In the hopes of providing aid to Syrian refugees located across the world, the Arab Student Association is hosting a winter clothing drive.
Leaders of the student organization, which states that its mission is to create a forum for people interested in Arab language, culture and politics, said they hope to raise awareness about the crisis in Syria and to foster Arab solidarity.
“My hope is that this clothing drive will not only provide a direct way to help the refugees, but also to raise awareness about the magnitude of the Syrian crisis,” said Ama Frederickson ’17, secretary of the Arab Student Association.

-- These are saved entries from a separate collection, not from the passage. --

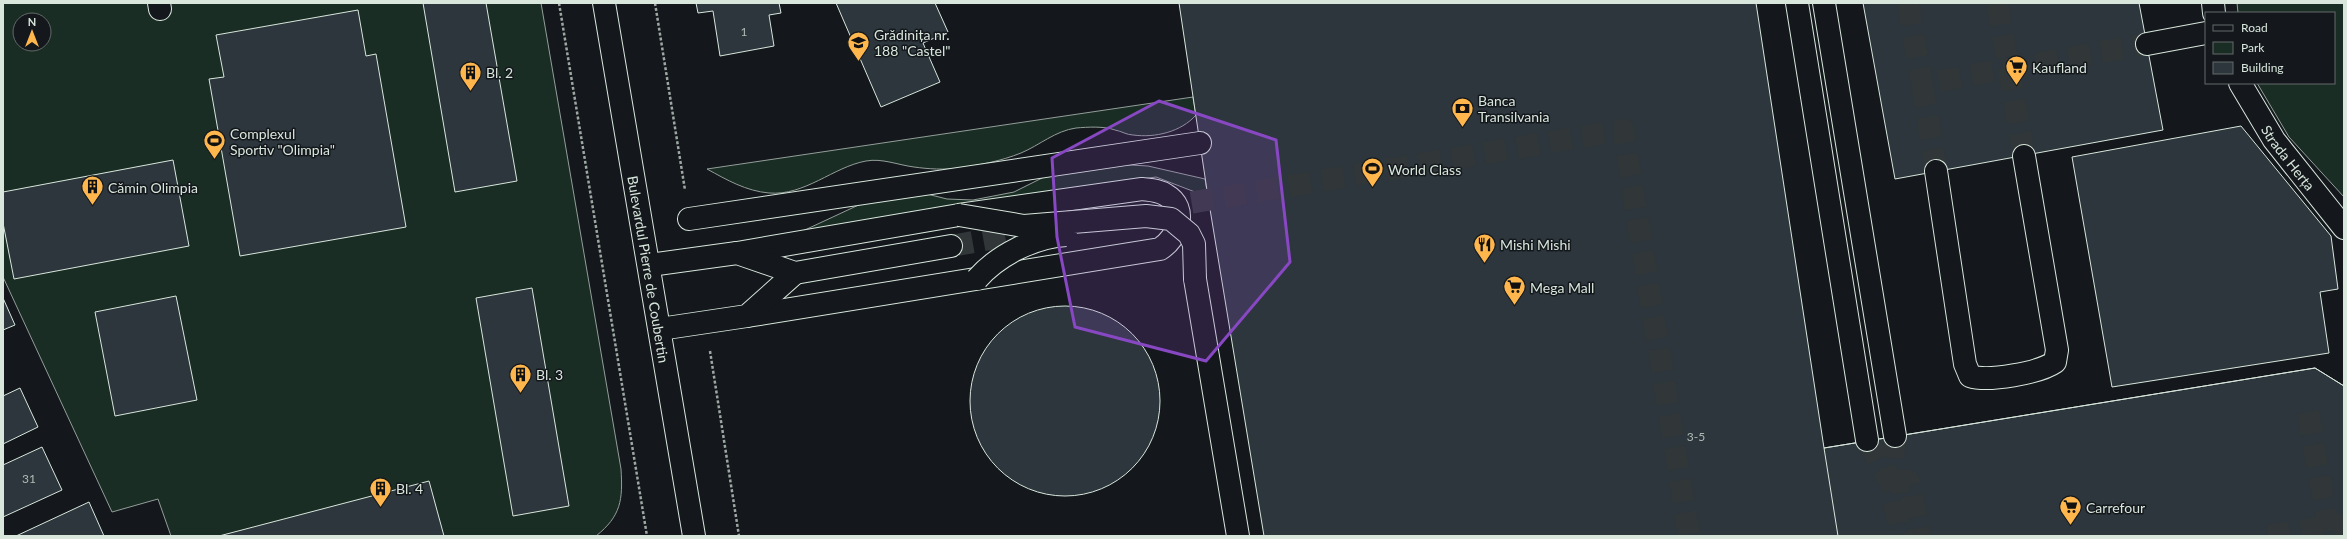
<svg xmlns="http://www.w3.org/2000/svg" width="2347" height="539" viewBox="0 0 2347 539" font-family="Lato,sans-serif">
  <rect width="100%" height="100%" fill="#14181c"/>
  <path fill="#1a2d24" stroke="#939e99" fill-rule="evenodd" d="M 3,3 L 541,3 L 621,469 C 623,500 621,516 596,536 L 171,536 L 158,499 L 112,512 L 3,277 ZM 20,20 L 44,20 L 44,44 L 20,44 Z
    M 2237,3 L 2344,3 L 2344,197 L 2289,137 L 2257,83 L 2334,83 L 2334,13 L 2238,13 Z
    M 1193,97 L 1196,115 C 1181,132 1155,138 1133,135 C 1127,135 1121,131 1115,130 C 1104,126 1088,127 1076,128 C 1055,131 1040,145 1021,153 C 1001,161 980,165 959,168 C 945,170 928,169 914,167 C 898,165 882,158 866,161 C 833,167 805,196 769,193 C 746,191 727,180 707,169 Z
    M 1114,164 L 1148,166 L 1205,179 L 1208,197 L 1156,177 L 1034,194 L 792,236 L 865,202 L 923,193 L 947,199 L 973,200 L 1014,192 L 1050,174 Z"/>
  <path fill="#2c363c" stroke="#d8e6dc" d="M 423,3 L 486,3 L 517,181 L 455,192 Z
    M 696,3 L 779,3 L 781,13 L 769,15 L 774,46 L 720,56 L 713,11 L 698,13 Z
    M 836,3 L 935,3 L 948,32 L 923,43 L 940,82 L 881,107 Z
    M 1179,3 L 1756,3 L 1824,448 L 2315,368 L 2344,386 L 2344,536 L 1264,536 L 1208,197 Z
    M 1863,3 L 2139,3 L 2163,130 L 1895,179 Z
    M 358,10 L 366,56 L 376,54 L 406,227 L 240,256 L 209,79 L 224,77 L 216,35 Z
    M 2241,126 L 2331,236 L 2338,289 L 2320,292 L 2329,353 L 2112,387 L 2072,157 Z
    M 173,160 L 189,246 L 14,279 L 3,223 L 3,192 Z
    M 532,288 L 569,506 L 513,516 L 476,298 Z
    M 176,296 L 197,400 L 115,416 L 95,312 Z
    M 3,298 L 15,325 L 3,330 Z
    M970 401a95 95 0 1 1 190 0a95 95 0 1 1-190 0Z
    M 2315,368 L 2344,386 L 2344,536 L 1838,536 L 1824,448 Z
    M 20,388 L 38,427 L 3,444 L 3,396 Z
    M 42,447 L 62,490 L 3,517 L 3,465 Z
    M 429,481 L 444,536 L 219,536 Z
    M 89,502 L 104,536 L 16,536 Z"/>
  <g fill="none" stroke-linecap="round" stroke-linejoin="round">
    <path stroke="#313739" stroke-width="22" stroke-dasharray="22 11" stroke-linecap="butt" d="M 1908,3 L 1922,84 L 2147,44
      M 1997,3 L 2024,156
      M 1922,84 L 1936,171
      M 1159,208 L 1623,130 L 1689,536
      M 951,246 L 1042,230
      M 2308,412 L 2330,536
      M 1895,436 L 1891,483 L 1900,536
      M 1867,440 L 1891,483
      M 1891,483 L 1909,481 L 1920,536
      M 2268,536 L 2344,524"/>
    <defs>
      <g id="minor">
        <path d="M 159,3 L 160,9"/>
        <path id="s1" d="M 604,3 L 694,536"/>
        <path d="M 1797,3 L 1867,440"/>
        <path d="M 1824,3 L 1895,436"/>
        <path d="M 2213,3 L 2214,13"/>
        <path d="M 2147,44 L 2206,33"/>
        <path id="s2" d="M 2240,83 L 2274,140 L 2344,228"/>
        <path d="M 1936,171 L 1965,364 L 1970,376 C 1988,382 2039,373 2055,362 L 2057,350 L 2024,156"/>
        <path d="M 689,219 L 1200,143"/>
        <path d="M 737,253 L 959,215 L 1142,189 C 1150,190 1159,190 1166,195 C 1189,208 1178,238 1160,249 L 747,316"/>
        <path d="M 650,265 L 737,253 L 795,273 L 951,246"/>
        <path d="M 1195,279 L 1238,536"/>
        <path d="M 660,329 L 747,316 L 795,273"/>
      </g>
    </defs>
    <use href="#minor" stroke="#d8e6dc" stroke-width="24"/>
    <path stroke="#9da8a2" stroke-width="2.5" stroke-dasharray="3 2" stroke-linecap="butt" d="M 559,3 L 647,536
      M 655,3 L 685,190
      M 710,351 L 739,536"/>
    <use href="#minor" stroke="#14181c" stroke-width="22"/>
    <defs>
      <path id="minor-bridge" d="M 959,215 L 1024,226 L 1146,216 L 1171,219 L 1189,234 L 1194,244 L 1195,279
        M 977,279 C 998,255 1034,237 1066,235"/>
    </defs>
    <use href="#minor-bridge" stroke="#d8e6dc" stroke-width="24" stroke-linecap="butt"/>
    <use href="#minor-bridge" stroke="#14181c" stroke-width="22"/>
  </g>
  <path fill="#8948c3" fill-opacity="0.2" stroke="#8948c3" stroke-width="3" stroke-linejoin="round" d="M 1159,101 L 1276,140 L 1290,262 L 1206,361 L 1075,327 L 1057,237 L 1052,158 Z"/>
  <defs>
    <symbol id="school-pin" viewBox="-11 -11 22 30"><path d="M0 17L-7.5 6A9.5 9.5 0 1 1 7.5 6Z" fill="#ffb74d" stroke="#14181c"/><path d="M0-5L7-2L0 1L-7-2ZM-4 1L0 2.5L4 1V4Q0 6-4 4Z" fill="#111"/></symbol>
    <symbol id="supermarket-pin" viewBox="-11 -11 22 30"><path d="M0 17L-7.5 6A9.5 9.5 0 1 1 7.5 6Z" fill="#ffb74d" stroke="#14181c"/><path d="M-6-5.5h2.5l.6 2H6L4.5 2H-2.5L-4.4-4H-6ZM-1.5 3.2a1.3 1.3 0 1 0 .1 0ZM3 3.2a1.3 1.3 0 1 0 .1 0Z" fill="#111"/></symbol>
    <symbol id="building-pin" viewBox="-11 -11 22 30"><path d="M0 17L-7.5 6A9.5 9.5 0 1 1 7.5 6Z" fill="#ffb74d" stroke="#14181c"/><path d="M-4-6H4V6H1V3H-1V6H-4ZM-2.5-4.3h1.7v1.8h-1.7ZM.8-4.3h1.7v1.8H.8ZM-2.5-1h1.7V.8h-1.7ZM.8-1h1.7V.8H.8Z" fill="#111"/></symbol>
    <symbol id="bank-pin" viewBox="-11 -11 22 30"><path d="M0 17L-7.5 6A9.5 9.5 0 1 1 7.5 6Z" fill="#ffb74d" stroke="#14181c"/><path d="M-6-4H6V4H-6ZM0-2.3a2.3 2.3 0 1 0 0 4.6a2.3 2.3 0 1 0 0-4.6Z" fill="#111"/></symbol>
    <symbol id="stadium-pin" viewBox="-11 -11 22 30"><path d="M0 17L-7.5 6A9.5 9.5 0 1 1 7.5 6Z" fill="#ffb74d" stroke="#14181c"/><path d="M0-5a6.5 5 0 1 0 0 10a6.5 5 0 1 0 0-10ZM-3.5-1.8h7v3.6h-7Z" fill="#111"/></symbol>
    <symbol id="restaurant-pin" viewBox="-11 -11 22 30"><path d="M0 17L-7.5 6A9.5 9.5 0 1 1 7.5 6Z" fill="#ffb74d" stroke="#14181c"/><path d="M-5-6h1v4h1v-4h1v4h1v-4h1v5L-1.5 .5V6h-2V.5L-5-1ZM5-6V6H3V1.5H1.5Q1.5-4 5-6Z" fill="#111"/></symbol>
  </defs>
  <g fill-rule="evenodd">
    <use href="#school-pin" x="846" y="30" width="25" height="34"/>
    <use href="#supermarket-pin" x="2004" y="54" width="25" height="34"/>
    <use href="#building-pin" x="458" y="60" width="25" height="34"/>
    <use href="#bank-pin" x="1450" y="96" width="25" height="34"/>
    <use href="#stadium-pin" x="202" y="128" width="25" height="34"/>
    <use href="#stadium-pin" x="1360" y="156" width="25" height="34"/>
    <use href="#building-pin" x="80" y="174" width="25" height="34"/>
    <use href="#restaurant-pin" x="1472" y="232" width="25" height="34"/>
    <use href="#supermarket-pin" x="1502" y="274" width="25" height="34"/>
    <use href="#building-pin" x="508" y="362" width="25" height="34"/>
    <use href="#building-pin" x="368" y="476" width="25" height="34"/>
    <use href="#supermarket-pin" x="2058" y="494" width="25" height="34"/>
  </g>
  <g text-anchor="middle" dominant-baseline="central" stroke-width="3" stroke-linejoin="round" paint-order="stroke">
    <g font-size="12" fill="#adbab4">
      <text x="744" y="31">1</text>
      <text x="1696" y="436">3-5</text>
      <text x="29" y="478">31</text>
    </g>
    <g font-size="14" fill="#d8e6dc" stroke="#14181c" text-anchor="start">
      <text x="874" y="34">Grădinița nr.<tspan x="874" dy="16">188 "Castel"</tspan></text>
      <text x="2032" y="67">Kaufland</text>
      <text x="486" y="72">Bl. 2</text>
      <text x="1478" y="100">Banca<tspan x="1478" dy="16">Transilvania</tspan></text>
      <text x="230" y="133">Complexul<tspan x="230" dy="16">Sportiv "Olimpia"</tspan></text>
      <text x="1388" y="169">World Class</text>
      <text x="108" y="187">Cămin Olimpia</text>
      <text x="1500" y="244">Mishi Mishi</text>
      <text x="1530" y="287">Mega Mall</text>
      <text x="536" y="374">Bl. 3</text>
      <text x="396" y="488">Bl. 4</text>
      <text x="2086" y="507">Carrefour</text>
    </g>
    <g font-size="14" fill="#d8e6dc" stroke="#14181c">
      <text stroke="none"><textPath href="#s2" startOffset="89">Strada Herța</textPath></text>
      <text stroke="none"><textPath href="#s1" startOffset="270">Bulevardul Pierre de Coubertin</textPath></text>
    </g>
  </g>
  <rect width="2347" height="539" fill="none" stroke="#d8e6dc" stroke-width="8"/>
  <rect x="2205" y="12" width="130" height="72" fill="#14181c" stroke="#626a69"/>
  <rect x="2213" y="25" width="20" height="6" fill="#14181c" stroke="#626a69"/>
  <text x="2241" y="32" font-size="12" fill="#d8e6dc">Road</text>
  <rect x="2213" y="42" width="20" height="12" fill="#1a2d24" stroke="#626a69"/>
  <text x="2241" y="52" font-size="12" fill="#d8e6dc">Park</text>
  <rect x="2213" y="62" width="20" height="12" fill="#2c363c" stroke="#626a69"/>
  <text x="2241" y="72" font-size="12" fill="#d8e6dc">Building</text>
  <g transform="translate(32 32)"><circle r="19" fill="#14181c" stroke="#626a69"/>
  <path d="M0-3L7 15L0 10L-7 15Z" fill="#ffb74d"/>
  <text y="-6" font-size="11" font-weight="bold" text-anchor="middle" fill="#d8e6dc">N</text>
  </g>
</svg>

At the moment, five clothing collection boxes exist across campus in locations including Willard Straight Hall, Hans Bethe House and Anabel Taylor Hall. Plans are underway to expand to North Campus, with donation sites recently setup at Balch Hall and Robert Purcell Community Center.
To ensure the safe arrival of the winter garments, the Arab Student Association is working with two humanitarian non-profit organizations, Helping Hand USA and Sunrise USA. Donated clothes will first be sent to Helping Hand USA, based in Michigan, and Sunrise USA, based in the United Kingdom, and then distributed.
The organization has been planning the clothing drive for a while, according to philanthropy chair Ahmad Sabbagh ’17, who spearheaded the project.
“As a Syrian, I came into the Arab Student Association wanting to do something big to help the Syrian people, who have been suffering for a long time, and the clothing drive was just one idea,” Sabbagh said. “However, it wasn’t until I attended a forum on the Syrian refugee crisis hosted by the South Asian Council a few weeks ago and received such a positive response and support from the dozens of attendees that I felt confident the clothing drive would have a great turnout on this campus.”
Additionally, students in the organization are discussing plans to extend the clothing drive and host a monetary fundraiser in the future.
Salma Shitia ’18, co-president of the group, said she believes the refugee situation is an urgent humanitarian crisis.
“Doesn’t collecting clothes demonstrate the magnitude of this crisis?” Shitia said. “Refugees struggle to find clothes to cover their body, a fear we as Cornellians, I would hope, rarely experience. If we could just donate one item of clothing that became too small or too big on our bodies, we could benefit another human being’s hope for survival.”